Job: Find every line in the records below that holds the word "ACEH", and copy each one.

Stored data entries
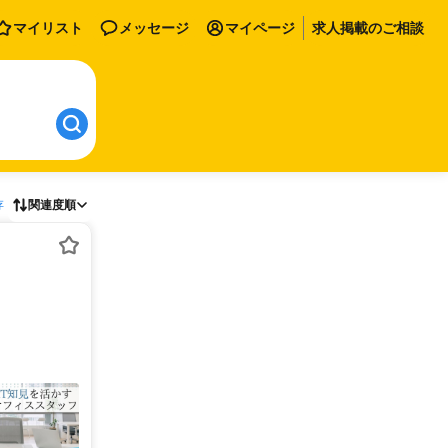
マイリスト
メッセージ
マイページ
求人掲載のご相談
存
関連度順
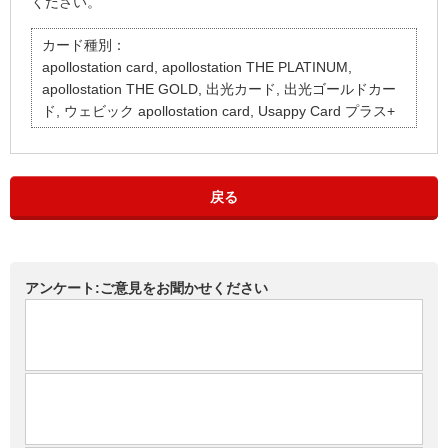
ください。
カード種別：
apollostation card, apollostation THE PLATINUM,
apollostation THE GOLD, 出光カード, 出光ゴールドカー
ド, ウェビック apollostation card, Usappy Card プラス+
戻る
アンケート:ご意見をお聞かせください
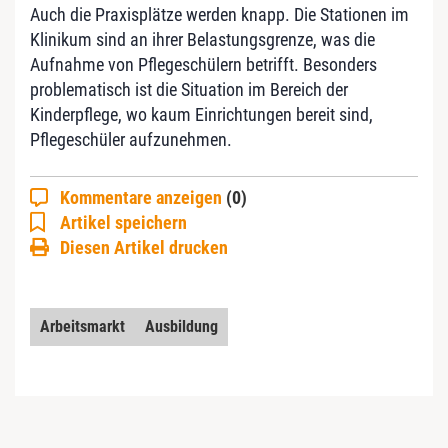
Auch die Praxisplätze werden knapp. Die Stationen im
Klinikum sind an ihrer Belastungsgrenze, was die
Aufnahme von Pflegeschülern betrifft. Besonders
problematisch ist die Situation im Bereich der
Kinderpflege, wo kaum Einrichtungen bereit sind,
Pflegeschüler aufzunehmen.
Kommentare anzeigen
(0)
Artikel speichern
Diesen Artikel drucken
Arbeitsmarkt
Ausbildung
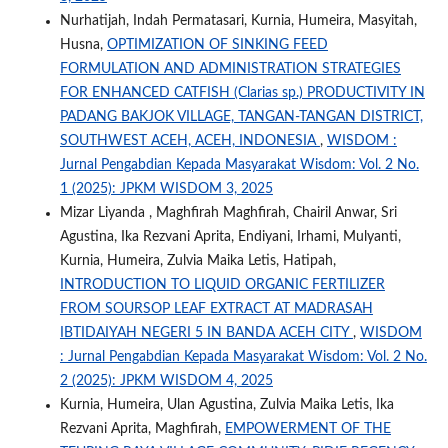
Nurhatijah, Indah Permatasari, Kurnia, Humeira, Masyitah,
Husna,
OPTIMIZATION OF SINKING FEED
FORMULATION AND ADMINISTRATION STRATEGIES
FOR ENHANCED CATFISH (Clarias sp.) PRODUCTIVITY IN
PADANG BAKJOK VILLAGE, TANGAN-TANGAN DISTRICT,
SOUTHWEST ACEH, ACEH, INDONESIA
,
WISDOM :
Jurnal Pengabdian Kepada Masyarakat Wisdom: Vol. 2 No.
1 (2025): JPKM WISDOM 3, 2025
Mizar Liyanda , Maghfirah Maghfirah, Chairil Anwar, Sri
Agustina, Ika Rezvani Aprita, Endiyani, Irhami, Mulyanti,
Kurnia, Humeira, Zulvia Maika Letis, Hatipah,
INTRODUCTION TO LIQUID ORGANIC FERTILIZER
FROM SOURSOP LEAF EXTRACT AT MADRASAH
IBTIDAIYAH NEGERI 5 IN BANDA ACEH CITY
,
WISDOM
: Jurnal Pengabdian Kepada Masyarakat Wisdom: Vol. 2 No.
2 (2025): JPKM WISDOM 4, 2025
Kurnia, Humeira, Ulan Agustina, Zulvia Maika Letis, Ika
Rezvani Aprita, Maghfirah,
EMPOWERMENT OF THE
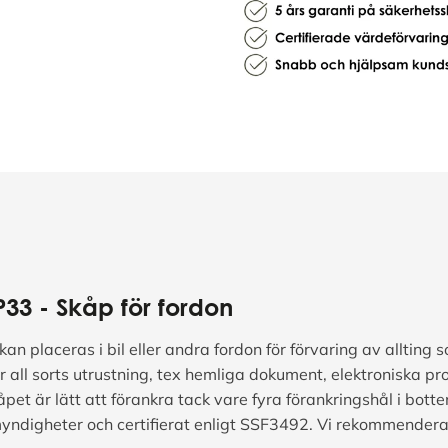
P33
- Skåp för fordon
 placeras i bil eller andra fordon för förvaring av allting s
r all sorts utrustning, tex hemliga dokument, elektroniska pr
pet är lätt att förankra tack vare fyra förankringshål i bott
yndigheter och certifierat enligt SSF3492. Vi rekommenderar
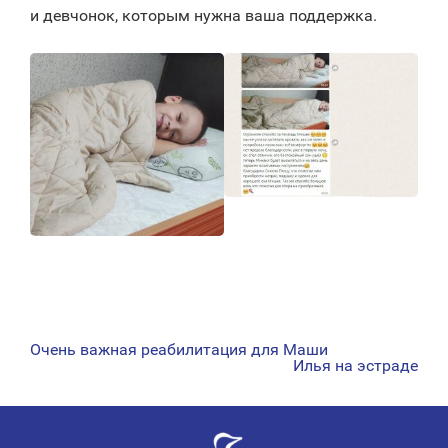
и девчонок, которым нужна ваша поддержка.
Очень важная реабилитация для Маши
НАВИГАЦИЯ
Илья на эстраде
ПО
ЗАПИСЯМ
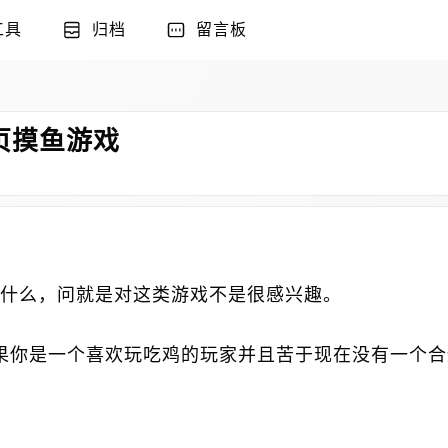
工具
归档
留言板
页摸鱼游戏
什么，问就是对这类游戏不是很感兴趣。
果你是一个喜欢玩吃鸡的玩家并且苦于现在没有一个合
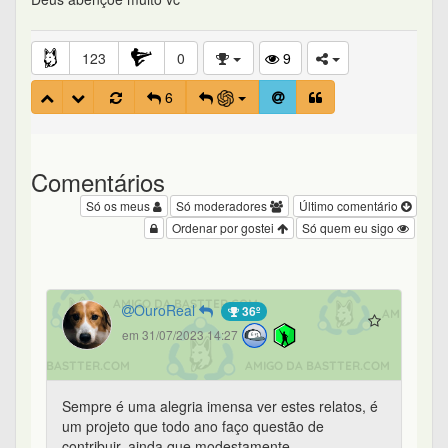
123
0
9
6
Comentários
Só os meus
Só moderadores
Último comentário
Ordenar por gostei
Só quem eu sigo
OuroReal
36º
em 31/07/2023 14:27
Sempre é uma alegria imensa ver estes relatos, é
um projeto que todo ano faço questão de
contribuir, ainda que modestamente.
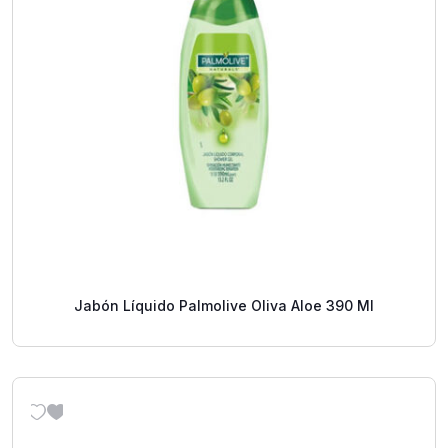
Jabón Líquido Palmolive Oliva Aloe 390 Ml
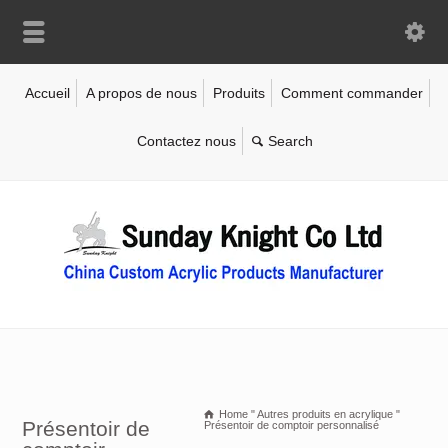
Accueil
A propos de nous
Produits
Comment commander
Contactez nous
Home
"
Autres produits en acrylique
"
Présentoir de
Présentoir de comptoir personnalisé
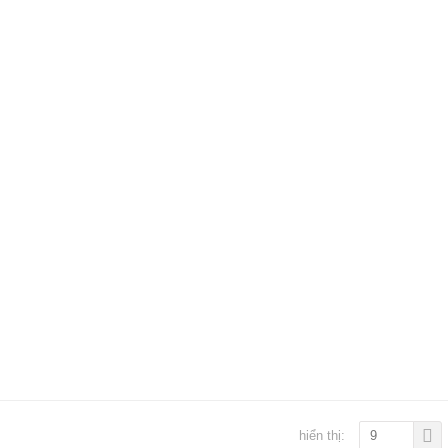
hiển thị:
9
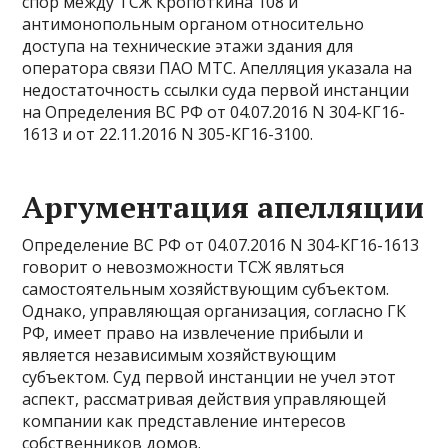
спор между ТСЖ Кропоткина 108 и
антимонопольным органом относительно
доступа на технические этажи здания для
оператора связи ПАО МТС. Апелляция указала на
недостаточность ссылки суда первой инстанции
на Определения ВС РФ от 04.07.2016 N 304-КГ16-
1613 и от 22.11.2016 N 305-КГ16-3100.
Аргументация апелляции
Определение ВС РФ от 04.07.2016 N 304-КГ16-1613
говорит о невозможности ТСЖ являться
самостоятельным хозяйствующим субъектом.
Однако, управляющая организация, согласно ГК
РФ, имеет право на извлечение прибыли и
является независимым хозяйствующим
субъектом. Суд первой инстанции не учел этот
аспект, рассматривая действия управляющей
компании как представление интересов
собственников домов.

Solution for this problem:
SOUTHWEST ACEH, ACEH, INDONESIA
IBTIDAIYAH NEGERI 5 IN BANDA ACEH CITY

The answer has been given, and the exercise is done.